**Textauszug:**
Vier Wochen später zog Ella ein, zunächst für einen einwöchigen Testlauf. Zur Orientierung mussten lediglich Reflektoren an die Decke geklebt werden. So weiß Ella, welcher Tisch wo steht. Mit Kameras vorne und an den Seiten erkennt der Servier-Roboter Hindernisse und umfährt sie. Innerhalb von drei Stunden war sie angelernt und bereit für die erste Schicht, danach waren nur noch kleinere Feinjustierungen notwendig. „Meine Mitarbeiterinnen waren erst kritisch, ob sie ihnen wirklich eine Hilfe sein würde. Aber diese Bedenken hat Ella schnell ausgeräumt.“

Servier-Roboter Ella glänzt bei Getränkebestellung

Ella ist einfach zu bedienen – per Display am Roboter selbst oder per Smartphone – und saust schwer beladen zwischen Theke und Gasträumen hin und her. Vor allem bei den Getränkebestellungen kann sie glänzen. Die Aufgaben sind klar verteilt: Bei der Begrüßung der Gäste am Tisch fragt das Team, ob sie von Ella bedient werden möchten. Falls nicht, bringt der Servier-Roboter die Getränke nur zum Tisch, dann übernimmt eine menschliche Kollegin. Viele möchten jedoch ausdrücklich von Ella bedient werden, denn der Roboter ist der Gastronomie ist eine Attraktion: „Neue Gäste fragen häufig schon bei der Reservierung, ob sie von Ella bewirtet werden können und ob das extra kostet“, sagt der der Gastronom und lacht.

PuduBot Ella serviert Essen in Marianne’s Flammkuchen
PuduBot Ella serviert Essen in Marianne’s Flammkuchen

Ella hilft auch beim Aufräumen

Ell bringt als Servier-Roboter im Restaurant nicht nur Getränke und Flammkuchen, sie hilft auch beim Aufräumen. Auf Kommando folgt sie einer Servicekraft (genauer gesagt deren Smartphone) und lässt sich mit leerem Geschirr, Besteck und Gläsern beladen. Bis zu 40 Kilo kann Ella auf 4 Tabletts zurück in die Küche schleppen, und das in einem Tempo von 0,5 Metern pro Sekunde. Sicherheit geht aber vor: „Ella kann auch schneller fahren, aber wenn sie unerwartet ausweichen muss, können hohe Gläser kippen.“ Nach jeder Fahrt kehrt der Servier-Roboter zur Warteposition an der Theke zurück. An der Steckdose übernachten muss er an jedem zweiten Tag, so lange hält der Akku. Roboter in der Gastronomie werden bald zur Normalität gehören, davon ist Christian Pudlo überzeugt. „Für Serviceroboter wie Ella sehe ich vor allem in großen Hotels riesiges Potenzial, wenn sie auf Wunsch ein frisches Saunatuch oder einen Snack aus dem Bistro bringen.“ Aber ein Feature von Ella hätte der Gastronom nicht erwartet: „Wir haben eine neue Mitarbeiterin gefunden. Sie hat über Ella in der Zeitung gelesen und sich daraufhin bei uns beworben.“

Roboter in der Gastronomie im Einsatz

Roboter in der Gastronomie, so wie Ella, gibt es bereits seit einigen Jahren. Weltweit surren Service-Roboter durch Restaurants und unterstützen ihre menschlichen Kollegen. Oder ersetzen sie im Extremfall gleich ganz, wie im chinesischen Foodom Tianjiang Food Kingdom. Hier kochen seit 2020 40 Roboter für maximal 600 Gäste.

**Vorliegende Daten:**
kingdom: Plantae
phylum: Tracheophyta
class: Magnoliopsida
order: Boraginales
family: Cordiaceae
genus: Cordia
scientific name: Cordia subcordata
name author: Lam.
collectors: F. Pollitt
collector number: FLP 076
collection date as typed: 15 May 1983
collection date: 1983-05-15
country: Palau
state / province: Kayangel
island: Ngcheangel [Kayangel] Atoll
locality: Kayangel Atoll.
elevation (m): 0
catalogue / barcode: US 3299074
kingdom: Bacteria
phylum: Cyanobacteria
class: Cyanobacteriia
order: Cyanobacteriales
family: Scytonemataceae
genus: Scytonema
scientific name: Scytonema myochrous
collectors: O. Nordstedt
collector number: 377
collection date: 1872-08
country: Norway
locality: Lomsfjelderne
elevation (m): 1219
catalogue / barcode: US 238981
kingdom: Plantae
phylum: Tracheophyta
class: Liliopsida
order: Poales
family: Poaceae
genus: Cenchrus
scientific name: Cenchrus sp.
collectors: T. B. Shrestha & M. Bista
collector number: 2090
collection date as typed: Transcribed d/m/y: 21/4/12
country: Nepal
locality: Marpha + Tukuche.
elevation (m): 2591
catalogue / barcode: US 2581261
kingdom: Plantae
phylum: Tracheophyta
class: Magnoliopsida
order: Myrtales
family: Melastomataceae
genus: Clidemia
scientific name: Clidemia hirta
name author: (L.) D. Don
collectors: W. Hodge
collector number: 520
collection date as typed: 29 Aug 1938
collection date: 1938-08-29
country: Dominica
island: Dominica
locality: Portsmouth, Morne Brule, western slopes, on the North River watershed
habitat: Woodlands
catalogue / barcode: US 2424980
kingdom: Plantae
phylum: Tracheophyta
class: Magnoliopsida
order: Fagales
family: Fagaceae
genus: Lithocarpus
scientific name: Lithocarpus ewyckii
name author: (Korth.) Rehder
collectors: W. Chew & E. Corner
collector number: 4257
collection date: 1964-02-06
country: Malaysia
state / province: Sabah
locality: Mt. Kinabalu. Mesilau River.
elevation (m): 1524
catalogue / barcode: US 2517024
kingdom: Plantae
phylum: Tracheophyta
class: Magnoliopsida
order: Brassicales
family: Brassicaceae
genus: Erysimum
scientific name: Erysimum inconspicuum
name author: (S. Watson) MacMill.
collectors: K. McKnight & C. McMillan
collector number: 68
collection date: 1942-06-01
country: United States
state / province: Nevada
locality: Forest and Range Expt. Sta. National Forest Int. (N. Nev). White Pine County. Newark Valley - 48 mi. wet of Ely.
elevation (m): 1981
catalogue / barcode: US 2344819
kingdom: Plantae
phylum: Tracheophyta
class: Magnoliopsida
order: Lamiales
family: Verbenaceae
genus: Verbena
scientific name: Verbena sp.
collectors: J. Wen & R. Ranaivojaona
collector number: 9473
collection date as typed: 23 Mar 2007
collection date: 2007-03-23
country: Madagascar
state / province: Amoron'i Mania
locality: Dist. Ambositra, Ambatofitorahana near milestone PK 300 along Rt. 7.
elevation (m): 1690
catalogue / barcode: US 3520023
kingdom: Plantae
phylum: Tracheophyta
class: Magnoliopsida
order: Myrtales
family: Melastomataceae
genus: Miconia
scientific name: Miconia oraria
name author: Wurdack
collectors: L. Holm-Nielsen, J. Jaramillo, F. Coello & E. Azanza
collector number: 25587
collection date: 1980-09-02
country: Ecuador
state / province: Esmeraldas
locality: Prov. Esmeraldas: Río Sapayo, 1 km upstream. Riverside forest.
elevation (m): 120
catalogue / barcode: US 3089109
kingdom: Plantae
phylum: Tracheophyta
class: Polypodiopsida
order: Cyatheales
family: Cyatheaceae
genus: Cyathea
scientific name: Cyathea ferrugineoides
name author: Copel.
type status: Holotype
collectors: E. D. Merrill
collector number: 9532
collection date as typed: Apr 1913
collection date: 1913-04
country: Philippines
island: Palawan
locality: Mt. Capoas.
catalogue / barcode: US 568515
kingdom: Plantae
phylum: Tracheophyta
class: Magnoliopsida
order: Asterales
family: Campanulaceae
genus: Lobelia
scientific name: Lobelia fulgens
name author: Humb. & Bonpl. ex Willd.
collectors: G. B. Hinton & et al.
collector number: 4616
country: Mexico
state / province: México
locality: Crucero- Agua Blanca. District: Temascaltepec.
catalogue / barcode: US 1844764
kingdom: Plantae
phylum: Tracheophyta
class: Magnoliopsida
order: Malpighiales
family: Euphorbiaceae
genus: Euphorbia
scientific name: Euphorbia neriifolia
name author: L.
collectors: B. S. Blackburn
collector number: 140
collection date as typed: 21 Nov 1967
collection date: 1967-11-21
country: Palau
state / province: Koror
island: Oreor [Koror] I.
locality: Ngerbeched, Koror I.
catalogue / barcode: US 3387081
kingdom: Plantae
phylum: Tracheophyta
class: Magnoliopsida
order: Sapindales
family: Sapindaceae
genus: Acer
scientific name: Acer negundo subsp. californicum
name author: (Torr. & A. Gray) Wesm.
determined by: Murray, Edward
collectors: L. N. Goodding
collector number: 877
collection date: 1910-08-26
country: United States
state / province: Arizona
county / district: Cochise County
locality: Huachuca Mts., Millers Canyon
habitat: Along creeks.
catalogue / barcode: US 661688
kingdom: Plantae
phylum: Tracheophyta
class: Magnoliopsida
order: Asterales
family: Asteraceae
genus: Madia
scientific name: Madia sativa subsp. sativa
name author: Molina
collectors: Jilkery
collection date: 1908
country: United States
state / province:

**Arbeitsaufträge:**
1. Prüfe, ob die folgenden Aussagen mit dem Textauszug übereinstimmen. Beantworte jede mit Ja oder Nein und zitiere die entscheidenden Worte wörtlich. (a) Ella kann bis zu 40 Kilo auf vier Tabletts in die Küche bringen. (b) Der Akku von Ella muss jede Nacht an der Steckdose geladen werden. (c) Das Anlernen von Ella dauerte eine ganze Woche.
2. Ändere im Textauszug die Stelle, die mit „Roboter in der Gastronomie, so“ beginnt und bis „maximal 600 Gäste.“ reicht: Setze „Gaststätten“ an die Stelle von „Restaurants“ und gib die Stelle so wieder.
3. Übersetze diesen Satz aus dem Textauszug ins Englische: „Nach jeder Fahrt kehrt der Servier-Roboter zur Warteposition an der Theke zurück.“

**Antworten nach Nummer:**
1.
(a) Ja: „Bis zu 40 Kilo kann Ella auf 4 Tabletts zurück in die Küche schleppen“
(b) Nein: „An der Steckdose übernachten muss er an jedem zweiten Tag, so lange hält der Akku.“
(c) Nein: „Innerhalb von drei Stunden war sie angelernt und bereit für die erste Schicht“

2.
Roboter in der Gastronomie, so wie Ella, gibt es bereits seit einigen Jahren. Weltweit surren Service-Roboter durch Gaststätten und unterstützen ihre menschlichen Kollegen. Oder ersetzen sie im Extremfall gleich ganz, wie im chinesischen Foodom Tianjiang Food Kingdom. Hier kochen seit 2020 40 Roboter für maximal 600 Gäste.

3. After every trip, the serving robot returns to its waiting position at the counter.